Adieu Bulle ist aber kein bloßer Actionfilm, sondern ein sehr clever konstruierter Polizeithriller, der trotz heikler Themen wie Polizistenmord oder Korruption nie den Humor verliert – kein Wunder, schließlich stammt das Drehbuch von Francis Veber, der berühmt ist für seine legendären Komödien wie Ein Käfig voller Narren oder Der große Blonde mit dem schwarzen Schuh. Die differenziert eingesetzte Komik kommt dem Streifen sehr zugute, verträgt sich überraschend gut mit dem nüchternen Stil Deferres, der nichtsdestotrotz einige amüsante Einstellungen vorzuweisen hat. Als etwa an einer Tankstelle ein Wagen vorfährt und der Fahrer den Tankwart anweist, voll zu tanken, sieht der Zuschauer niemals das Gesicht des Fahrers, wohl aber das Bild des gesuchten Verbrechers, welches in der Zeitung abgedruckt ist, die der Tankwart in der Hemdtasche trägt, was nur einen Schluss zulässt, der schließlich auch mit einer gezielten Kameraeinstellung bestätigt wird. Die Frage, die sich Lino Venturas Figur die ganze Zeit über stellen muss ist, ob es sich lohnt, für seine Ideale und die Ehre alles aufs Spiel zu setzen, mit einer hohen Wahrscheinlichkeit, dass man alles daraufhin verliert.

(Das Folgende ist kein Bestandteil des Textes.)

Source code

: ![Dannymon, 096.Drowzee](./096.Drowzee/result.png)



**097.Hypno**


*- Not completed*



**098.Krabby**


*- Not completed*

Das Zusammenspiel der beiden Hauptdarsteller funktioniert deshalb so gut, weil Dewaere stets als Gegenpol wirkt, als Gegenteil eines abgeklärten, aber noch immer idealistischen Beamten, der sich immer mehr an sein heimliches Vorbild Verjeat annähert, das aber nie zugeben würde.
Aufgrund dieses großartigen Zusammenspiels, der hervorragenden schauspielerischen Leistung von Patrick Dewaere, dem gut durchdachten Plot und der eingestreuten Komik vermag Adieu, poulet sofort zu fesseln und bestens zu unterhalten. Wer etwas für Polizeifilme übrig hat, sollte einen Blick riskieren.
Anmerkung: Der Film ist bislang (Stand: Dezember 2010) in Deutschland noch nicht auf DVD erschienen.